My brother was a music fan before I was. Perhaps in most families it is the older brother who introduces the younger brother to the wonderful world of radio stations and LPs—I mean CDs—I mean MP3s—but in this regard I failed Scott. He was the first one to tune in our clock radio to KFRC so we could listen to Dr. Don Rose, and he was the first one to ask for record albums for birthday and Christmas gifts.
Scott knew musical genres and the names of the members of many groups. His knowledge was encyclopedic. At the end of each year we’d spend an entire day writing down the entries as the KFRC disc jockeys played the top 100 songs of the past twelve months. Scott would know all of them.
All I contributed to the relationship was tying him up in the front yard with the hose and sometimes pretending he was invisible when he tried to talk to me. I wasn’t a perfect older brother, but I had mastered the torture and humiliation bits.
Scott introduced our little bedroom to rock and roll, and later heavy metal. He had the Kiss album Love Gun and practically wore it out, playing it over and over again. Christine Sixteen, what a song! Almost Human! And who can forget Hooligan?
“I’m a hooligan. Won’t go to school again.”
Now that is a top quality rhyme worthy of Yeats or Poe. Or Simmons (Gene).
About the time I began tapping my toes and snapping my fingers, Scott’s tastes grew more refined. He continued listening to rock and roll but became interested in a larger variety of musical styles. I, meanwhile, grew myopic. And my music grew louder. All I listened to was the head banging stuff. It very well may have been the case that I was trying to annoy society, a popular activity of some youth.
There was some hope that I would grow out of my interest in heavy metal. Evidence included the fact that most of its fans appeared to be juvenile miscreants, and even as a juvenile miscreant I perhaps had larger goals for myself. Certainly the typical fan IQ had to be somewhere south of average. When I started going to concerts (AC/DC, WASP, Judas Priest, Triumph, Ozzy) you might have thought that the youthful audience, as a representative sub-group of the larger “future of America” crowd, spelled doom for our society.
Fifty-year-olds weren’t going to the concerts I was going to. They certainly weren’t standing in the same aisles at Tower Records as I was. The older folks buying the easy listening and the classical music had grown up with such tunes and had stuck with them. It was familiar, which is probably what happens to most people. You are fond of what you remember from your youth.

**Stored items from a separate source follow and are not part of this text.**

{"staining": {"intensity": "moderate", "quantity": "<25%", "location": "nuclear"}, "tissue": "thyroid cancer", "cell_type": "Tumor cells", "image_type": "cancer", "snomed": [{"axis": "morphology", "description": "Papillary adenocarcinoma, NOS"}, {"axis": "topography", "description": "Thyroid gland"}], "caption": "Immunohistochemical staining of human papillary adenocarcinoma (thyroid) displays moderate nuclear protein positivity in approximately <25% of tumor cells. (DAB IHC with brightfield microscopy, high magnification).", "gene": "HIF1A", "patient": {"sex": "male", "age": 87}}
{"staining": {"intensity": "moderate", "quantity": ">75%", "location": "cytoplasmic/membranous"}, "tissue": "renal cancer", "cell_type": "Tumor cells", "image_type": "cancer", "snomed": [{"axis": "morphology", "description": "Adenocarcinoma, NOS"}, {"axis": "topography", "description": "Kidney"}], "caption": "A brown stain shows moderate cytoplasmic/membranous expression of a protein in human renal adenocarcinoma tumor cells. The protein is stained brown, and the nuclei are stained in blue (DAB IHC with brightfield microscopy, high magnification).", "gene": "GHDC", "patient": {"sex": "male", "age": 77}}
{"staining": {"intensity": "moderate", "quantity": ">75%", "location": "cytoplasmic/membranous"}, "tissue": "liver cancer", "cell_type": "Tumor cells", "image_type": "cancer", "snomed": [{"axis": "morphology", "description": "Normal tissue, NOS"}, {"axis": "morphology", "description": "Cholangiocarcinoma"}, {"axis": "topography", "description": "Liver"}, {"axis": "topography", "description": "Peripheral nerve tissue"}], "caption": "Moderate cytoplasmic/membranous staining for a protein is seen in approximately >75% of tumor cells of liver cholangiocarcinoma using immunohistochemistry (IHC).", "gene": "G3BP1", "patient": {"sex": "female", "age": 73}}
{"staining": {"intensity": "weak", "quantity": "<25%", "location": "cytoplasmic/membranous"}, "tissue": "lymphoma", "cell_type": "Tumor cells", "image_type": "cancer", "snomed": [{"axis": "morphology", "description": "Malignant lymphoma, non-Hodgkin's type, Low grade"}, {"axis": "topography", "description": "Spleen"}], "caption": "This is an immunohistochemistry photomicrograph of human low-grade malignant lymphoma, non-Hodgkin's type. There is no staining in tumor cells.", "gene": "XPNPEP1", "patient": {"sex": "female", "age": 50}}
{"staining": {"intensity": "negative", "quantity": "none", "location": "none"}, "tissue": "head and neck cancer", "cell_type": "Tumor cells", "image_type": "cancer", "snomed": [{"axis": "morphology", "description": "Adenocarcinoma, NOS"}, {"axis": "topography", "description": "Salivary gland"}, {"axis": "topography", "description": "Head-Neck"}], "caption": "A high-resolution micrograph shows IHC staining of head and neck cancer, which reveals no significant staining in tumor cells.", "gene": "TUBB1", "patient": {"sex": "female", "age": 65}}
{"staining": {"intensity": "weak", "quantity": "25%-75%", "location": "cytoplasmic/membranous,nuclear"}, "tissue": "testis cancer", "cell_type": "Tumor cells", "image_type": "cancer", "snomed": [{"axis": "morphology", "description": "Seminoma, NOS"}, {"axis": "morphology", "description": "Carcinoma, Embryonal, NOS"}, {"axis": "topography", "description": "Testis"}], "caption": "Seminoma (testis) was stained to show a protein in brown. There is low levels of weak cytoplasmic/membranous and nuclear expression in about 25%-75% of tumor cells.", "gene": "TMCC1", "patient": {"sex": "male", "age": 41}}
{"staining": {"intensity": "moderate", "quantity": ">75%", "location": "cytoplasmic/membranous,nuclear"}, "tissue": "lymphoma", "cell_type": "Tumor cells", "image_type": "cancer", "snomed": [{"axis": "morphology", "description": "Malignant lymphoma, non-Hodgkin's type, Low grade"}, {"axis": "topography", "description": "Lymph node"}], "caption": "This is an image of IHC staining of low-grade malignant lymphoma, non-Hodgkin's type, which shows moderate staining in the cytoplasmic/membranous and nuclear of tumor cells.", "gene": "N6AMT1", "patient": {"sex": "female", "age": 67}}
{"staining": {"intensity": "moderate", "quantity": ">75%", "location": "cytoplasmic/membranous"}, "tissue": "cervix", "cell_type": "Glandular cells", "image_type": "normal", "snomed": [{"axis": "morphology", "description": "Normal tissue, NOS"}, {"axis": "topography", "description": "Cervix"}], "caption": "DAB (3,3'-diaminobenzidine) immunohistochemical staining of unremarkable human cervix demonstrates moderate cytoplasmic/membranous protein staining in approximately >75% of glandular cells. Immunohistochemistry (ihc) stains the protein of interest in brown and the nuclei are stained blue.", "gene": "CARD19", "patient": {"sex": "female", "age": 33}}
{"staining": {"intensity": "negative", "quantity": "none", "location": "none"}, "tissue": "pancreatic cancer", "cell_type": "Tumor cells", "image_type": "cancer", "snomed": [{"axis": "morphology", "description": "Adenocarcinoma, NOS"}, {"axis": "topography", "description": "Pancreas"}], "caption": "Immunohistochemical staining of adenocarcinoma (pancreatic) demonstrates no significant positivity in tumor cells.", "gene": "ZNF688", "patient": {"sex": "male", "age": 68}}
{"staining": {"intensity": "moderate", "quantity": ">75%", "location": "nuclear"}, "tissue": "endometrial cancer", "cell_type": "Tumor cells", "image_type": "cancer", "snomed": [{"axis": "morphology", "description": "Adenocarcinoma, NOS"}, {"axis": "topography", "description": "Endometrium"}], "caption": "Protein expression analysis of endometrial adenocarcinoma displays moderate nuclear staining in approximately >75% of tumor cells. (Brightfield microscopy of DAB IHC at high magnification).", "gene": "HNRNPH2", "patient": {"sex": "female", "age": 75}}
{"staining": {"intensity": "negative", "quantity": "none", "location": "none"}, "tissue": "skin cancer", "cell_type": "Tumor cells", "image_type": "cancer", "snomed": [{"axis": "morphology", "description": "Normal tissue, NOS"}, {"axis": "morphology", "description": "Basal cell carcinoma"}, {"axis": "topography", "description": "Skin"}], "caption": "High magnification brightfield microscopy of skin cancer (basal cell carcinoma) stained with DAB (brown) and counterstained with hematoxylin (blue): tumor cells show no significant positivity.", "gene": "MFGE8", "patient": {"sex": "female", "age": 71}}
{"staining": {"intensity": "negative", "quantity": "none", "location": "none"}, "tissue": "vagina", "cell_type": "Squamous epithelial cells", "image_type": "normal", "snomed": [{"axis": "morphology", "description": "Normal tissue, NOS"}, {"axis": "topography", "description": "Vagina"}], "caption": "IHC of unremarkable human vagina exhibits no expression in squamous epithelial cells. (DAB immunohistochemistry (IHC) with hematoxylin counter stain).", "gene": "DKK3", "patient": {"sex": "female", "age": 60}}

Hence my current predicament.
Except sometimes musical tastes change. It could be maturity, or a wiser ear, or you are fond of someone who likes something different. There appears to be ample evidence that with maturity comes a more refined musical sensibility. Sure, Scott achieved this when he was still a teenager, but there was hope I’d do the same. Heavy metal was seen as kids’ folly, accused of being loud and nasty and not very musical.
This hoped-for maturity didn’t happen in my twenties, though. I bought a three-inch spiked leather wristband and a silver rat earring. I hung up a poster of Gene Simmons in my bedroom. I made home videos with my friend James, lip synching to Mötley Crüe and Van Halen.
It didn’t happen in my thirties either. I made compilation tapes of the best metal from my record collection for my brother-in-law and sent them to North Carolina, trying to spread the word to the uninitiated. I played the freeze dance with my children as we listened to Marilyn Manson.
It thus far hasn’t happened in my forties. I have inculcated an appreciation for the music in my son, and my daughters know enough about it to impress their friends. When Kelsey was in middle school she knew a kid who wanted to be my best friend because I knew who Dream Theater was.
Now I’m not far from fifty. I saw Iron Maiden in concert last May and have recently downloaded Otep and Sevendust onto my iPod. To quote Slipknot’s 2008 album, in regards to my lack of maturity, “All hope is gone.” It just doesn't appear that I am going to “grow up” and change my musical preferences. I listen to choral music when Kristin sings, and I can tolerate just about any kind of tune (at least for a little while).
But to quote Popeye, “I yam what I yam.”
I was the oddball when I was listening to the heavy metal noise as a teenager. I guess I’ll be the oddball doing the same when I’m an old man.